Answer these questions from the GCC mailing list message:
(a) On what date was the message sent?
(b) Which member of struct S is declared _Atomic in the example code?
(c) What memory order does load_a pass to atomic_load_explicit?

TEXT SECTION:
★ ★ ★ ★

This is the mail archive of the
gcc@gcc.gnu.org
mailing list for the GCC project.
GCC extension for atomic access to members
- From: Florian Weimer <fweimer at redhat dot com>
- To: GCC <gcc at gcc dot gnu dot org>
- Date: Mon, 18 Sep 2017 14:19:01 +0200
- Subject: GCC extension for atomic access to members
- Authentication-results: sourceware.org; auth=none
- Authentication-results: ext-mx01.extmail.prod.ext.phx2.redhat.com; dmarc=none (p=none dis=none) header.from=redhat.com
- Authentication-results: ext-mx01.extmail.prod.ext.phx2.redhat.com; spf=fail smtp.mailfrom=fweimer at redhat dot com
- Dmarc-filter: OpenDMARC Filter v1.3.2 mx1.redhat.com BBD7B81DF4
I would like to see the GCC project to document that if the address of a
member is taken, this does not constitute an access to the object as a
whole.
That is, in the following code:
#include <stdatomic.h>
struct S {
_Atomic int a;
int b;
};
int
load_a (struct S *p)
{
return atomic_load_explicit (&p->a, memory_order_relaxed);
}
int
store_b (struct S *p, int b)
{
p->b = b;
}
If one thread calls load_a and another thread calls store_b on the same
struct S *, no data race happens.
This is an extension over the C standard because of the way “->” is
defined. C requires that E1->E2 it is evaluated as (*(E1))->E2, and *E1
is defined as an access to the entire struct, so there is a data race in
load_a with the assignment in store_b.
This is somewhat complicated to fix, wording-wise, because for the
purpose of aliasing analysis, we need the whole-struct access to *E1,
otherwise there is nothing that asserts the dynamic type of this memory
location. But without such an assertion, the alias analysis GCC
currently performs would be wrong.

★ ★ ★ ★

[Collected data]
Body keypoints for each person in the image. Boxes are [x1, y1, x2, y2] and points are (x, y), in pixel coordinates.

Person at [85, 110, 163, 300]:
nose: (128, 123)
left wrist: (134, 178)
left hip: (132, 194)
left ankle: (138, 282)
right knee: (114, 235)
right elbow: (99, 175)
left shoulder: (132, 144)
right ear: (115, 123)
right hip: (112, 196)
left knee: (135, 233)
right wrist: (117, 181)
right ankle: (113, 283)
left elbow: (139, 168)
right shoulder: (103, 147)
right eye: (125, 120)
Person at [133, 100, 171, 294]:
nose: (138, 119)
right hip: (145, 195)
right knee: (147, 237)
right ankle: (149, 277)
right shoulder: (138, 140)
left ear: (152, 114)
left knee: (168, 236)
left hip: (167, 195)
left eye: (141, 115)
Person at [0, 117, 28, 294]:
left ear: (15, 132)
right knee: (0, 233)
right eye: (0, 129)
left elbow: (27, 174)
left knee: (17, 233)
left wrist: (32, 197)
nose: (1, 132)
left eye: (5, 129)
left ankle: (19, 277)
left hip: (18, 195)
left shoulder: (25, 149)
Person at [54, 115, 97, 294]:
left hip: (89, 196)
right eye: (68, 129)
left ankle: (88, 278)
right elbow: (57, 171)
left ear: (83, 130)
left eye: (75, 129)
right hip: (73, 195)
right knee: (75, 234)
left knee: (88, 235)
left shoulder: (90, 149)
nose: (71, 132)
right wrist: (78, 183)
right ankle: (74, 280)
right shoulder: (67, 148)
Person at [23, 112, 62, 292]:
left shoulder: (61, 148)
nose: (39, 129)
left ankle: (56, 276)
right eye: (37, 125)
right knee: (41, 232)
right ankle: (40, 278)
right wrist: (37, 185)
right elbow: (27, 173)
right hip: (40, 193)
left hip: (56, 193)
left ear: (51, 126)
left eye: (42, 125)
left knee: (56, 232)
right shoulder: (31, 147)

★ ★ ★ ★

EXERCISE RESPONSE:
(a) Mon, 18 Sep 2017
(b) a
(c) memory_order_relaxed